Demon Princess 1
Bloomsbury (2010)
ISBN: 9780802795342
Reviewed by Tansy Rayner Roberts, May 2010
This is a tricky one. I started out thinking it was utterly vapid, and I say this as someone who regularly reads Gossip Girl novels for fun. The character seemed shallow, boring and utterly mundane. Supposedly a usual outsider who just happens to have lucked out and made it to the ‘popular’ group at her new school, Nikki struck me as a third rate Bella – pretty, well-off, no problems, and yet has a bit of a self esteem problem to make her seem more human. She’s had a hopeless crush on a boy at school who is perfectly amenable to asking her to the dance. Life is sweet.
Even when the mysterious stranger turned up to tell her she is the long-lost daughter of a demon king, and is about to come into her own demonic powers, I remained unmoved. But slowly, slowly, Nikki started to grow on me. She doesn’t have the wit of Buffy, or the delicious viciousness of Blair and Serena, but she does have horns, and you have to respect that in a girl.
I didn’t buy the romantic aspects of the story – she meets three attractive young men through the story. One turns out to be a waste of space, one is attractive but barely there and obviously being saved for an extra point of a love triangle in future books. I rather liked Michael, the Shadow who Nikki’s father gives her as a servant. His backstory and the problems thrown in the way of a relationship between them are genuinely interesting. If only I had the slightest belief in a chemistry between them – the scenes between Michael and Nikki felt like they were being played by actors who were phoning in disinterested performances. I’m always skeptical about teen love scenes where they talk more about their feelings than they act on them.
Here’s what I did like about the book, though, because despite all of the problems with it, I did come away with very positive feelings towards it. The main story is not a romantic one, but about Nikki’s relationship with her father the Demon King, who is on his deathbed and trying to save her from inheriting his kingdom. Despite the dangers of changing to her new demon form, she does so repeatedly, and it’s such a different power than the type we normally see in paranormal YAs. It’s not glamorous, for a start – sure, she does some rampaging in a Versace dress, one of the funniest bits of the story, but she’s RAMPAGING. In demon form, monstrous and hardly pretty or delicate. I also liked the ongoing theme of rebellion, and how being told what she should do, or what she has to do, sets off a warning siren in Nikki’s head. There’s also an intriguing little subplot with her best friend, which I was disappointed to see was not resolved in this book, but I think will be in a future volume.

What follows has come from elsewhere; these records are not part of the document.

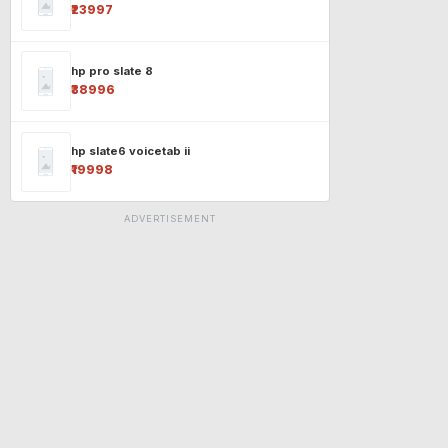
₹23997
hp pro slate 8
₹38996
hp slate6 voicetab ii
₹19998
ADVERTISEMENT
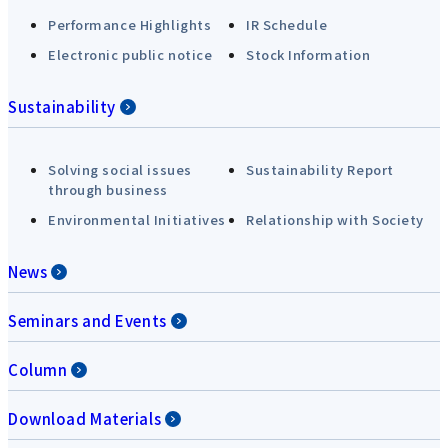
Performance Highlights
IR Schedule
Electronic public notice
Stock Information
Sustainability
Solving social issues
Sustainability Report
through business
Environmental Initiatives
Relationship with Society
News
Seminars and Events
Column
Download Materials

There’s the thing. Despite its many flaws and moments that made me wince, I will be hunting out the next of the Demon Princess series. It’s different and interesting enough to stand above the many, many other paranormal YAs out there, and I do want to know what happens next. If the family, friendship and supernatural power plotlines continue as strongly as in this first volume, I can definitely overlook the utter ‘meh’ of the by-the-numbers star cross’d romance.